* [PROVIDED DATA]
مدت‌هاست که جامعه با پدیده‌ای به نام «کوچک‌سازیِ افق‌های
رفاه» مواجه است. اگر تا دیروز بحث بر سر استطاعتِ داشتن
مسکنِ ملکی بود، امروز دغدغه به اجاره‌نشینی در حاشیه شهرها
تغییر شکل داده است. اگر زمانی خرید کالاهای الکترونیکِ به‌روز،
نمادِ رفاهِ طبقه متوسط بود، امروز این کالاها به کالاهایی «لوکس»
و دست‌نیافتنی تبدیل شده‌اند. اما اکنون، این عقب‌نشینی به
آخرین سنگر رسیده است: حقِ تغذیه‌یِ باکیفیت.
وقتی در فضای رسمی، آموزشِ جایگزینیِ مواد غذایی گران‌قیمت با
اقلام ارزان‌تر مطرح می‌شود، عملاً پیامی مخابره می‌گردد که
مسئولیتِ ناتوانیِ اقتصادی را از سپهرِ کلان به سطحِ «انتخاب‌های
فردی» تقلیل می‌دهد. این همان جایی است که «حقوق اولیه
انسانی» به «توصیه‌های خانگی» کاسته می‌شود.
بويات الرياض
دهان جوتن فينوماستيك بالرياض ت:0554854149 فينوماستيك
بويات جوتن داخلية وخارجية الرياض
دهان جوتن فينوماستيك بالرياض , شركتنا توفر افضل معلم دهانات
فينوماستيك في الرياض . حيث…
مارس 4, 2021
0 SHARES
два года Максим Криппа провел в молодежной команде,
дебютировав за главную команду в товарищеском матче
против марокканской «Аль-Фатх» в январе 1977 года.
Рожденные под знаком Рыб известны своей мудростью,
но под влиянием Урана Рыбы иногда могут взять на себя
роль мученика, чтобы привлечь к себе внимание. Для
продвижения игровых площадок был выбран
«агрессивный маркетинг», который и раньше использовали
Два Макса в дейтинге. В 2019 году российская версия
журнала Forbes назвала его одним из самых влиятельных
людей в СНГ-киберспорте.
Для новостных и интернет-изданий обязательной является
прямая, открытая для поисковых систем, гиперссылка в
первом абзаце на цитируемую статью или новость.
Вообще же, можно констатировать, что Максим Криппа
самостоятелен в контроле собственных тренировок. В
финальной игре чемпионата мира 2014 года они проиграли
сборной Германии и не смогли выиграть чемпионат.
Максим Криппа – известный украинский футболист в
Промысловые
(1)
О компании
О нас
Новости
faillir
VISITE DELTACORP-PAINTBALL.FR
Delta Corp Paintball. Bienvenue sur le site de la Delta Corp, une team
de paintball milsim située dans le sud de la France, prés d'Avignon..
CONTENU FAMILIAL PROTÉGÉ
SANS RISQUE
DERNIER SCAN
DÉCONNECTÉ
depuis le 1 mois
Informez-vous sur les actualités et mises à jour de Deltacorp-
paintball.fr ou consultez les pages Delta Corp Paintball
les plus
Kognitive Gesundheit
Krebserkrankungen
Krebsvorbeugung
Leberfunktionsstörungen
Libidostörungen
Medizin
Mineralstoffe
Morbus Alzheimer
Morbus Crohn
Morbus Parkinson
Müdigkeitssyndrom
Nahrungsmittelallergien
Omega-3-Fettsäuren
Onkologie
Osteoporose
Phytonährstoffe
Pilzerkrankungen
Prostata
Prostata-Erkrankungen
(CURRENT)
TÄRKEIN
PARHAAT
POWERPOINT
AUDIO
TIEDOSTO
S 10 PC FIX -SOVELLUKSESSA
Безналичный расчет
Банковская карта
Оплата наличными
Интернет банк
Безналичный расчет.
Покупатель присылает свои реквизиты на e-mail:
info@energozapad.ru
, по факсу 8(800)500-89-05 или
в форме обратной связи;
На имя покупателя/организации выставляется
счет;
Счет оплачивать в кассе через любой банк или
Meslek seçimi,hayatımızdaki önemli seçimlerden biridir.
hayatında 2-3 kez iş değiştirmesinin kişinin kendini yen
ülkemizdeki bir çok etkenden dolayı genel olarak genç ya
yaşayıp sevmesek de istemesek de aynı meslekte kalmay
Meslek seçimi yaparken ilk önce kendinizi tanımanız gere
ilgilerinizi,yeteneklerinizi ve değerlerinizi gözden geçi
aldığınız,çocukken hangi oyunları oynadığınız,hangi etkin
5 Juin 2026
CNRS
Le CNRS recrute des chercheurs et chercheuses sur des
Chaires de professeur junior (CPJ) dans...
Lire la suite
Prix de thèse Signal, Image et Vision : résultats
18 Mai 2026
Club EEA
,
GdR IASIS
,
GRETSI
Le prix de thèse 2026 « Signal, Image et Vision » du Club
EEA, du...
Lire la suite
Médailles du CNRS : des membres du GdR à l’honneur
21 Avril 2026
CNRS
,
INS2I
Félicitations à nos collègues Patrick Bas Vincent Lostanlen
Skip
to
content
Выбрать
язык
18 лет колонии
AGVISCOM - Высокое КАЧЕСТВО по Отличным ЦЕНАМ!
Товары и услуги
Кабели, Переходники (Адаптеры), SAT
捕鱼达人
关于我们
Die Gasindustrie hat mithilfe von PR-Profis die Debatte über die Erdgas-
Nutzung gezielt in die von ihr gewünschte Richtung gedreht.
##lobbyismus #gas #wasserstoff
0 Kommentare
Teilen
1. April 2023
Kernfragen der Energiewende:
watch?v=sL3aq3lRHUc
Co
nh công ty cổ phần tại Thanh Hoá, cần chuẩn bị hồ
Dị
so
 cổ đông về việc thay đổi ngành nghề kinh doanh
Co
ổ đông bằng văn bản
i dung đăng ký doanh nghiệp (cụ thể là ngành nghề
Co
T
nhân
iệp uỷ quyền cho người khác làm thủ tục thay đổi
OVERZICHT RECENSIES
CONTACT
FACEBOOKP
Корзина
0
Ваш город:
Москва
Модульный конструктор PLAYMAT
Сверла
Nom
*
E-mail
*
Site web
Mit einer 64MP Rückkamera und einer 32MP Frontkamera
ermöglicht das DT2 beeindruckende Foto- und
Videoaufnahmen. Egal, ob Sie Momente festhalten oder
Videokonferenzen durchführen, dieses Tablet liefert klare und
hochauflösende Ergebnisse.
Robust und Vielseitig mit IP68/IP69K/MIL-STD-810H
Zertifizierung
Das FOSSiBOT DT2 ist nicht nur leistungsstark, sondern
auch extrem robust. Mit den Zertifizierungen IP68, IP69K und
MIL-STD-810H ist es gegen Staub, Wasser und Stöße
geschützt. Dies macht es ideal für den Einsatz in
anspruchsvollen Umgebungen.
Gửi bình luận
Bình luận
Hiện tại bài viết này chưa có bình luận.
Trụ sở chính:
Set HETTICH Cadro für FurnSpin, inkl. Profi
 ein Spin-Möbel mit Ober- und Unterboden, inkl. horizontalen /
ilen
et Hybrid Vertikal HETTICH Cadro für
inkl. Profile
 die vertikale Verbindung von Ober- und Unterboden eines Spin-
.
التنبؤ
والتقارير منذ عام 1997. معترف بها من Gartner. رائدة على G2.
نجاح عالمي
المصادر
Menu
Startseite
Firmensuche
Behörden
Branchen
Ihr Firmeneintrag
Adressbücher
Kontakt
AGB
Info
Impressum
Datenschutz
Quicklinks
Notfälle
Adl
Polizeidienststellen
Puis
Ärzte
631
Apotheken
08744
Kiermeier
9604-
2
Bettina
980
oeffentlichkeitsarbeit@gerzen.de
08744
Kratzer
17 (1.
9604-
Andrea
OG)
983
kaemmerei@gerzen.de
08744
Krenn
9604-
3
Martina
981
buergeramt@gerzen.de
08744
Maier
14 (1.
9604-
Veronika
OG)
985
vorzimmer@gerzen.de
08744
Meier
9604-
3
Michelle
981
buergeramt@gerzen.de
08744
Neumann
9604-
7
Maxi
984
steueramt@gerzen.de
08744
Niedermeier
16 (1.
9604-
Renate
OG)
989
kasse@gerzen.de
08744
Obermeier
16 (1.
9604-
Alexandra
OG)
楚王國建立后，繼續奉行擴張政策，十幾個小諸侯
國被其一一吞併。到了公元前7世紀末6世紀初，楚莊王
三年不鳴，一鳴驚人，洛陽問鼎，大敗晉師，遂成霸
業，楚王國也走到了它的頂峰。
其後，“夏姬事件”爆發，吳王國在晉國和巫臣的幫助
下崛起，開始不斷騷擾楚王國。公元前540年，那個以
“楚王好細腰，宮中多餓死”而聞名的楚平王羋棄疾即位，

* [ACTIVITY] Pull each line containing "doanh" from the records.

* [EXERCISE ANSWER]
 cổ đông về việc thay đổi ngành nghề kinh doanh
i dung đăng ký doanh nghiệp (cụ thể là ngành nghề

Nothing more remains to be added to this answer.